__Required action__: Your job is to return every line in the data holding the string "سياسة".

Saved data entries
———

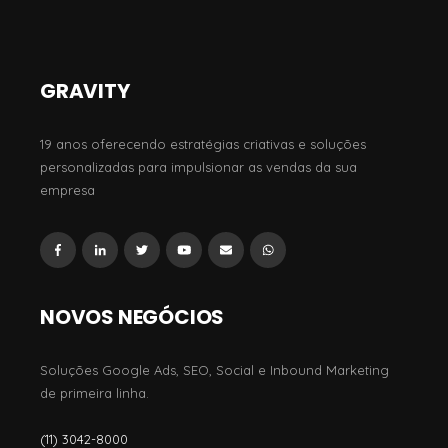
GRAVITY
19 anos oferecendo estratégias criativas e soluções
personalizadas para impulsionar as vendas da sua
empresa
NOVOS NEGÓCIOS
Soluções Google Ads, SEO, Social e Inbound Marketing
de primeira linha.
(11) 3042-8000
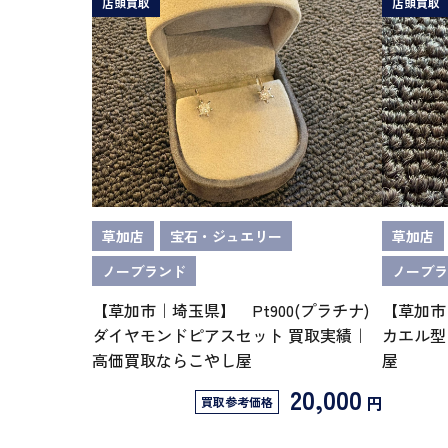
店頭買取
店頭買取
草加店
宝石・ジュエリー
草加店
ノーブランド
ノーブラ
【草加市｜埼玉県】 Pt900(プラチナ)
【草加市
ダイヤモンドピアスセット 買取実績｜
カエル型
高価買取ならこやし屋
屋
20,000
円
買取参考価格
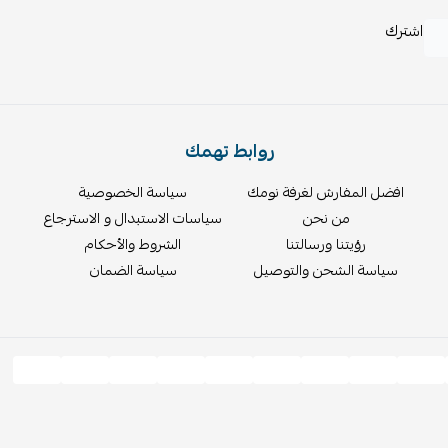
اشترك
روابط تهمك
افضل المفارش لغرفة نومك
سياسة الخصوصية
من نحن
سياسات الاستبدال و الاسترجاع
رؤيتنا ورسالتنا
الشروط والأحكام
سياسة الشحن والتوصيل
سياسة الضمان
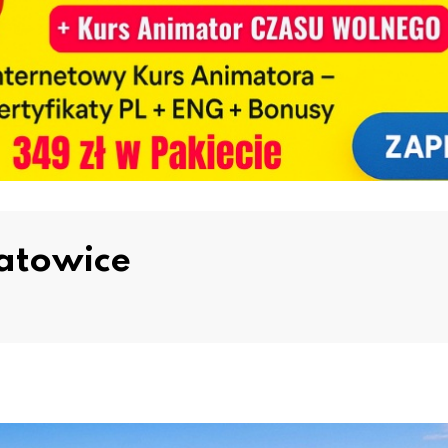
Katowice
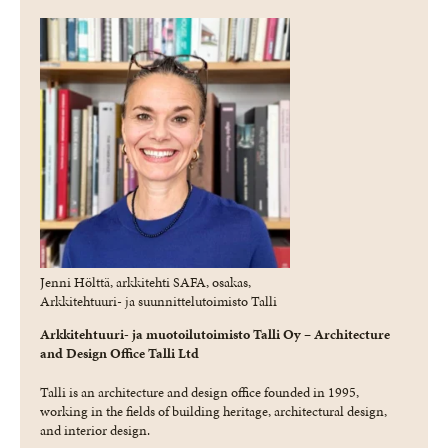
Jenni Hölttä, arkkitehti SAFA, osakas,
Arkkitehtuuri- ja suunnittelutoimisto Talli
Arkkitehtuuri- ja muotoilutoimisto Talli Oy – Architecture
and Design Office Talli Ltd
Talli is an architecture and design office founded in 1995,
working in the fields of building heritage, architectural design,
and interior design.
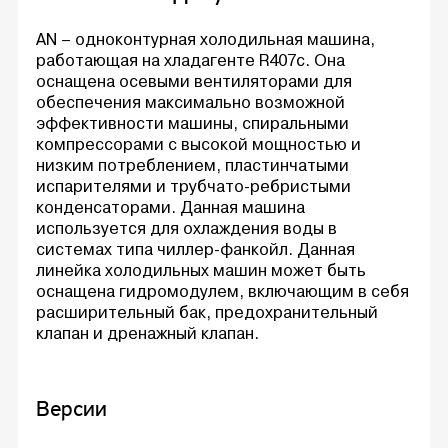
AN – одноконтурная холодильная машина,
работающая на хладагенте R407с. Она
оснащена осевыми вентиляторами для
обеспечения максимально возможной
эффективности машины, спиральными
компрессорами с высокой мощностью и
низким потреблением, пластинчатыми
испарителями и трубчато-ребристыми
конденсаторами. Данная машина
используется для охлаждения воды в
системах типа чиллер-фанкойл. Данная
линейка холодильных машин может быть
оснащена гидромодулем, включающим в себя
расширительный бак, предохранительный
клапан и дренажный клапан.
Версии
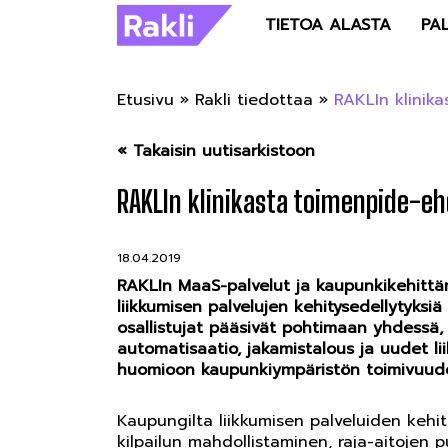
TIETOA ALASTA
PA
Etusivu
»
Rakli tiedottaa
»
RAKLIn klinik
« Takaisin uutisarkistoon
RAKLIn klinikasta toimenpide-eh
18.04.2019
RAKLIn MaaS-palvelut ja kaupunkikehittämi
liikkumisen palvelujen kehitysedellytyksi
osallistujat pääsivät pohtimaan yhdessä, 
automatisaatio, jakamistalous ja uudet li
huomioon kaupunkiympäristön toimivuude
Kaupungilta liikkumisen palveluiden kehit
kilpailun mahdollistaminen, raja-aitojen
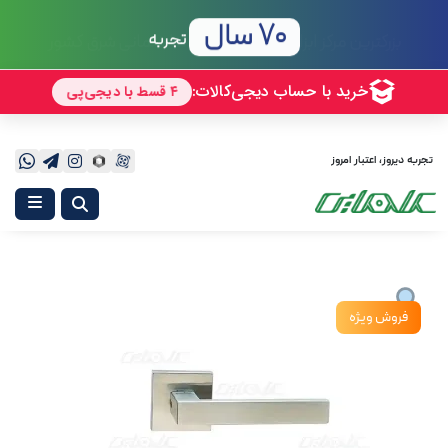
70 سال
تجربه
تجربه دیروز، اعتبار امروز
فروش ویژه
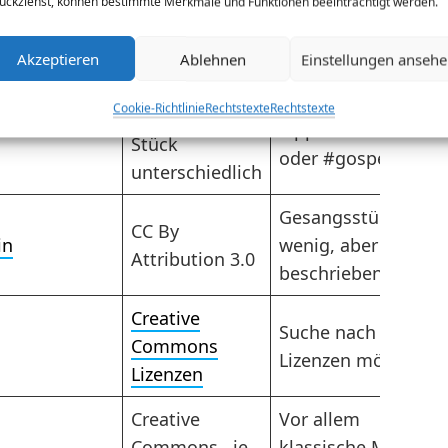
Domain
ückziehst, können bestimmte Merkmale und Funktionen beeinträchtigt werden.
sucht. Sehr
umfangreich!
Akzeptieren
Ablehnen
Einstellungen anseh
Creative
Suche schwierig.
Cookie-Richtlinie
Rechtstexte
Rechtstexte
Commons , je
Tipp: #christian
Stück
oder #gospel
unterschiedlich
Gesangsstücke,
CC By
in
wenig, aber genau
Attribution 3.0
beschrieben
Creative
Suche nach
Commons
Lizenzen möglich
Lizenzen
Creative
Vor allem
Commons , je
klassische Musik.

———

__Written response__:
سياسة الخصوصية
سياسة الشحن والتوصيل
سياسة الضمان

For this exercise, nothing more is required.